Information shown START

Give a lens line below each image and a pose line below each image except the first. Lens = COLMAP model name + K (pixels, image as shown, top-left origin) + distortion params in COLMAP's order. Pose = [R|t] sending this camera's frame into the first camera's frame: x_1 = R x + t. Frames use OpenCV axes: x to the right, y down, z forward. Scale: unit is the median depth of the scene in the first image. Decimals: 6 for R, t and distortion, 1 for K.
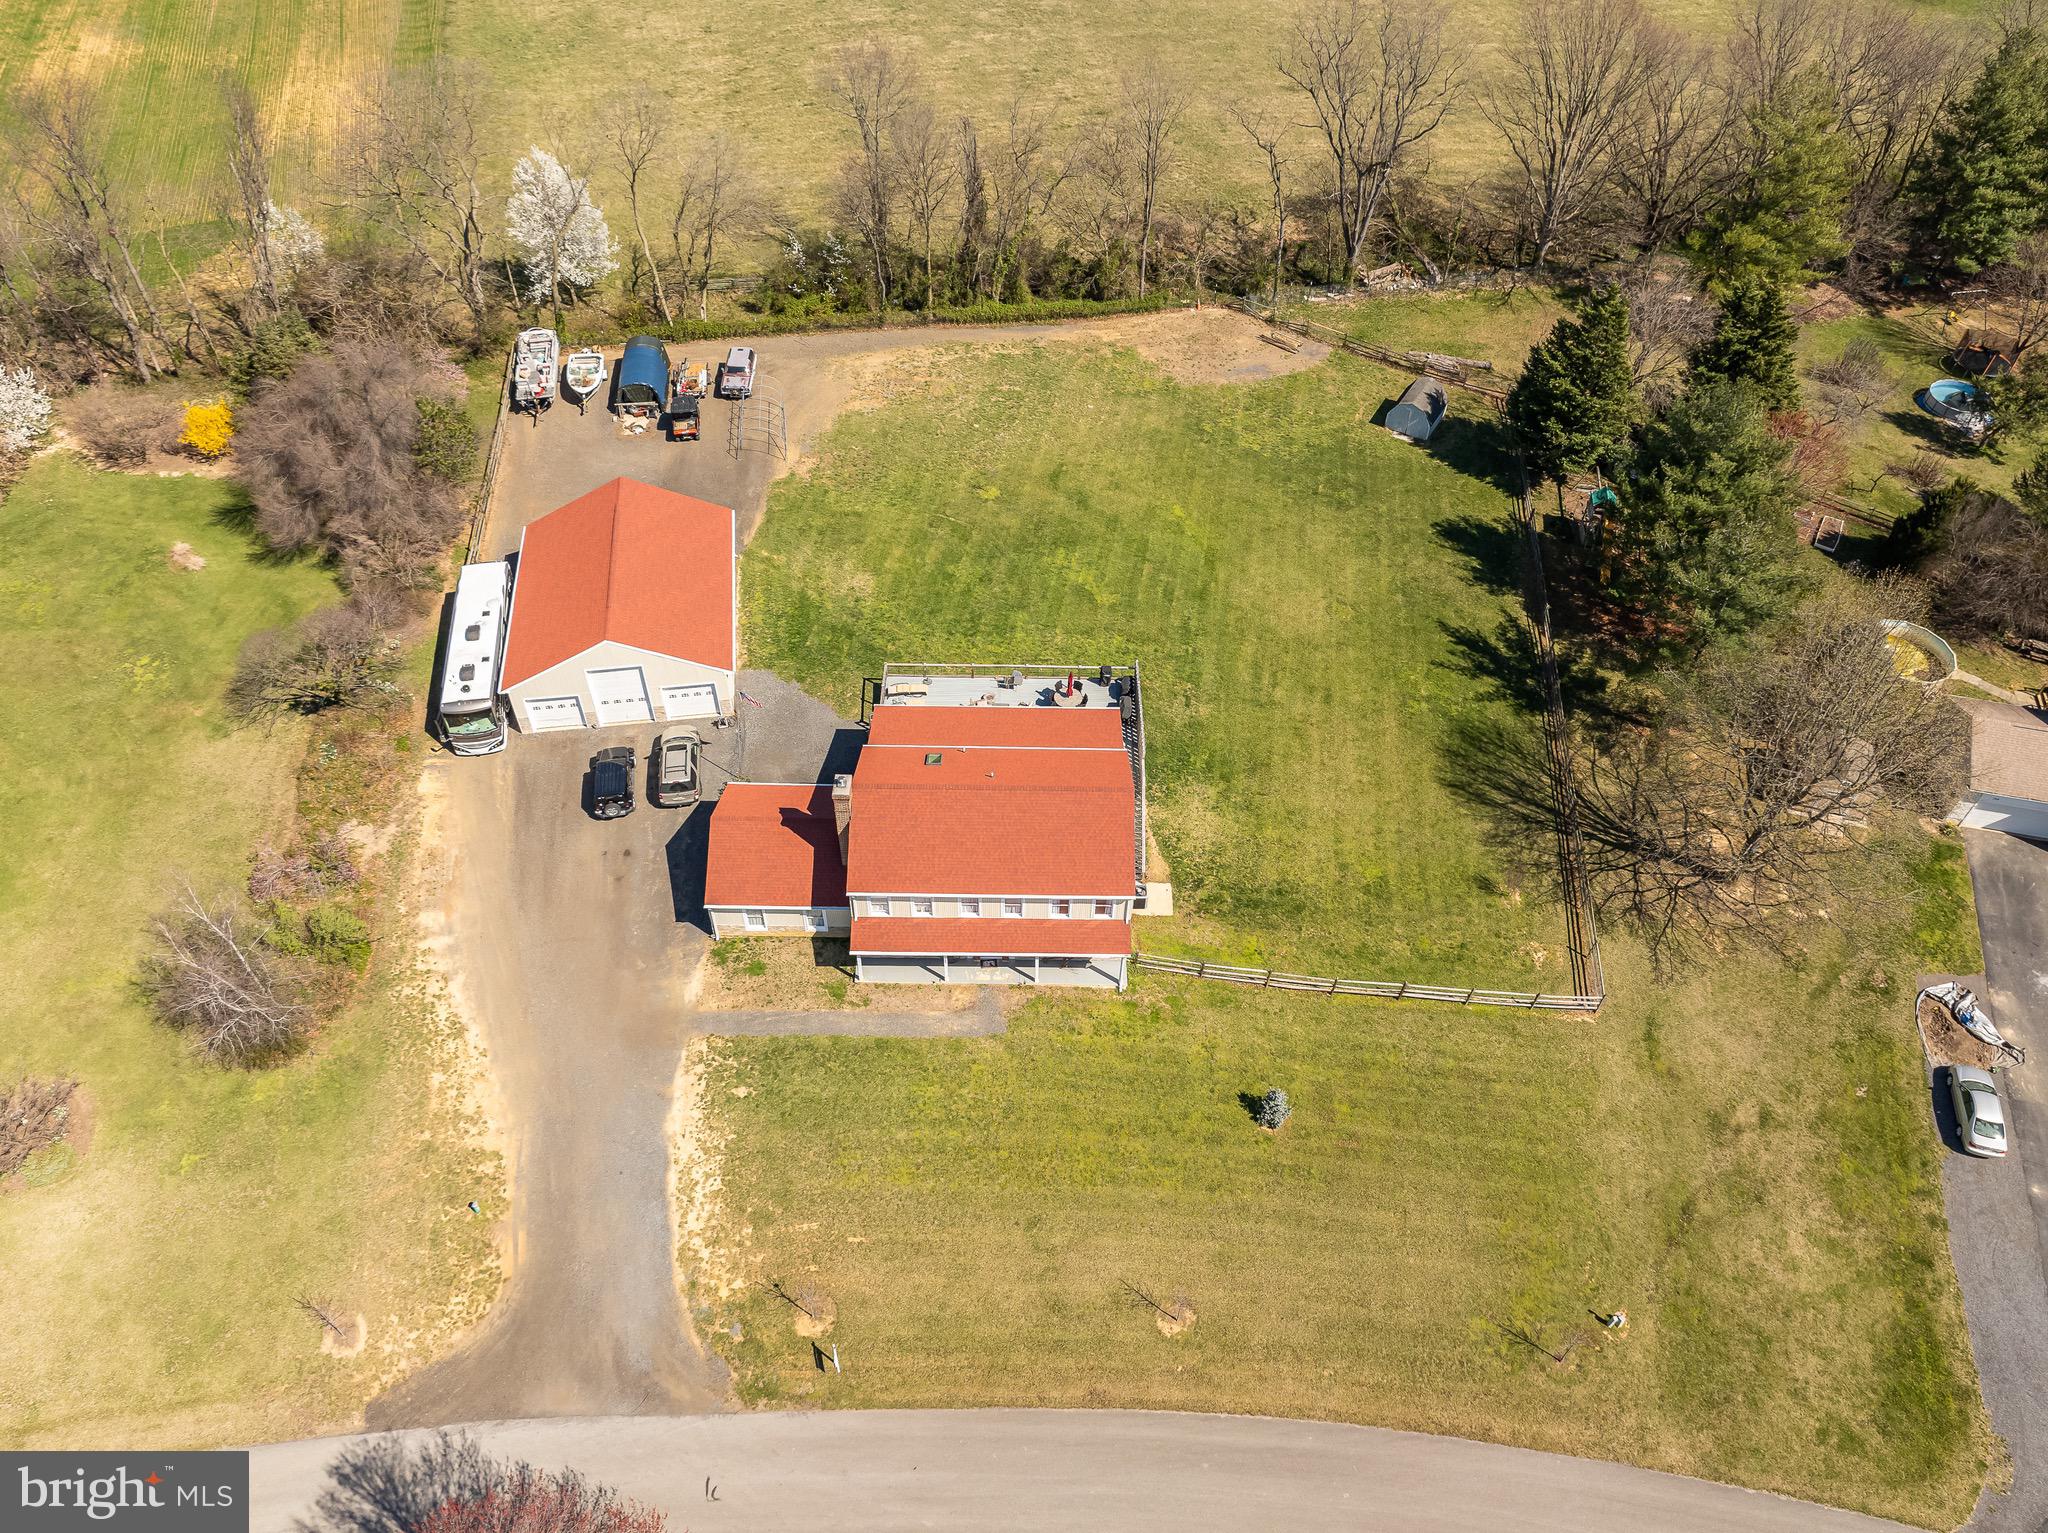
lens RADIAL K [[1452.5, 0, 1028.0], [0, 1452.5, 764.2], [0, 0, 1]] dist [-0.041179, 0.007916]
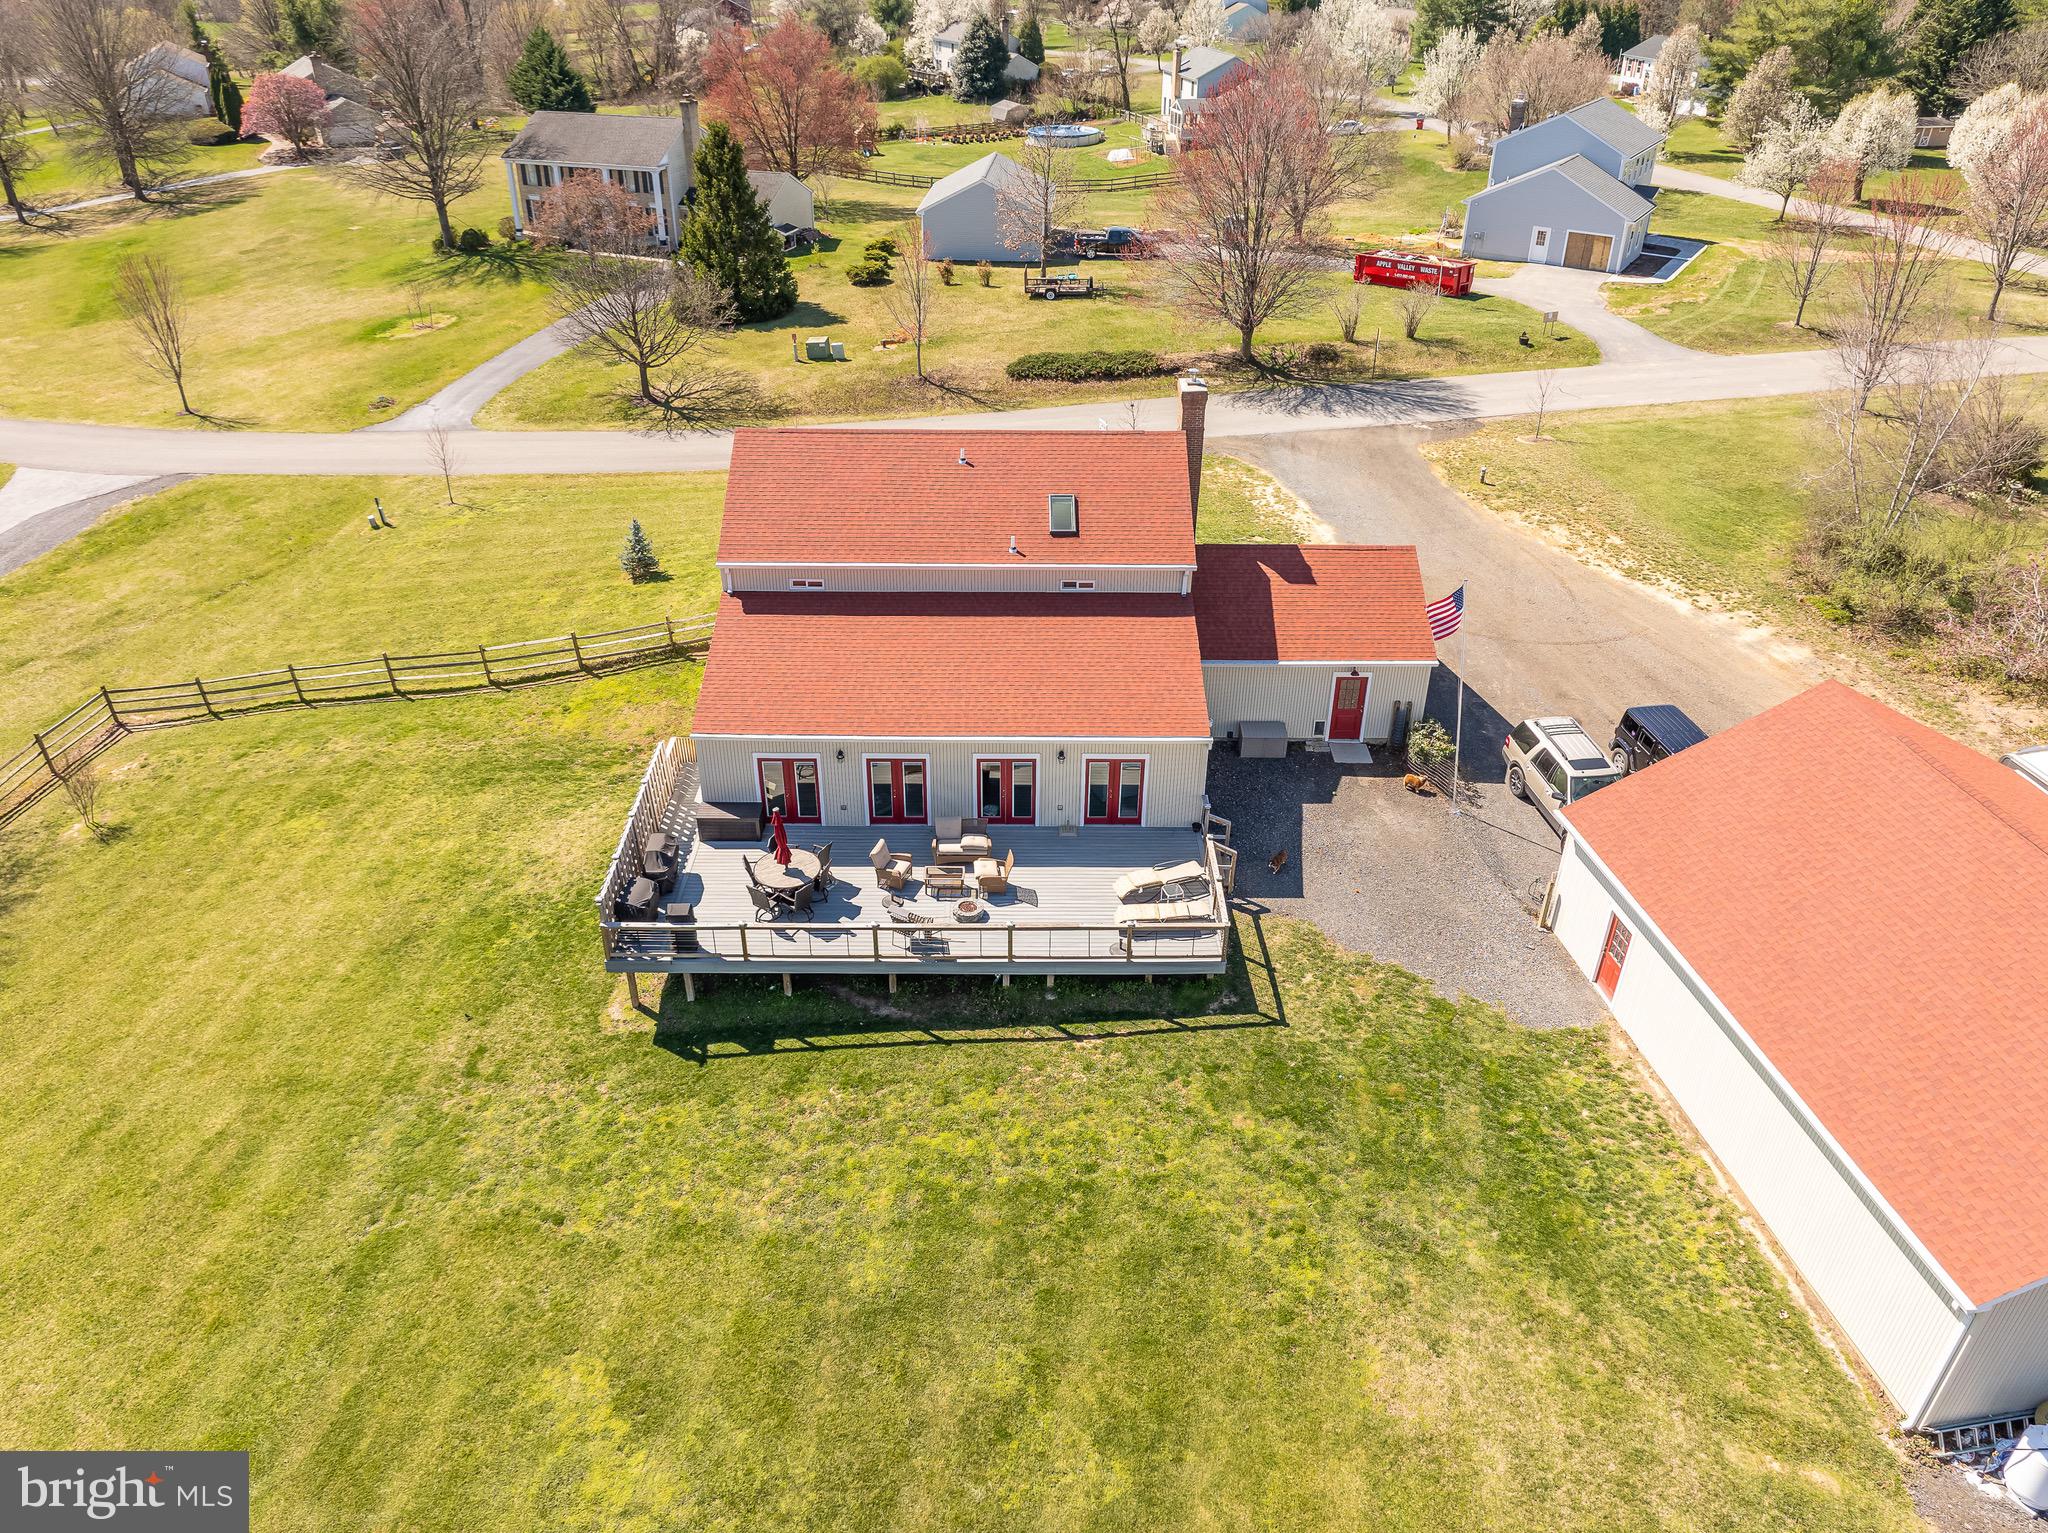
lens RADIAL K [[1452.5, 0, 1028.1], [0, 1452.5, 760.8], [0, 0, 1]] dist [-0.041179, 0.007916]
pose [[-0.999614, -0.012941, -0.024570, -0.034784], [-0.026595, 0.191436, 0.981145, -0.500513], [-0.007994, 0.981420, -0.191707, 1.098216]]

Information shown END

What needs to be done =
Copy every line of the data above word for word, but leave the pictures out of your answer.

Task output =
Give a lens line below each image and a pose line below each image except the first. Lens = COLMAP model name + K (pixels, image as shown, top-left origin) + distortion params in COLMAP's order. Pose = [R|t] sending this camera's frame into the first camera's frame: x_1 = R x + t. Frames use OpenCV axes: x to the right, y down, z forward. Scale: unit is the median depth of the scene in the first image. Decimals: 6 for R, t and distortion, 1 for K.
lens RADIAL K [[1452.5, 0, 1028.0], [0, 1452.5, 764.2], [0, 0, 1]] dist [-0.041179, 0.007916]
lens RADIAL K [[1452.5, 0, 1028.1], [0, 1452.5, 760.8], [0, 0, 1]] dist [-0.041179, 0.007916]
pose [[-0.999614, -0.012941, -0.024570, -0.034784], [-0.026595, 0.191436, 0.981145, -0.500513], [-0.007994, 0.981420, -0.191707, 1.098216]]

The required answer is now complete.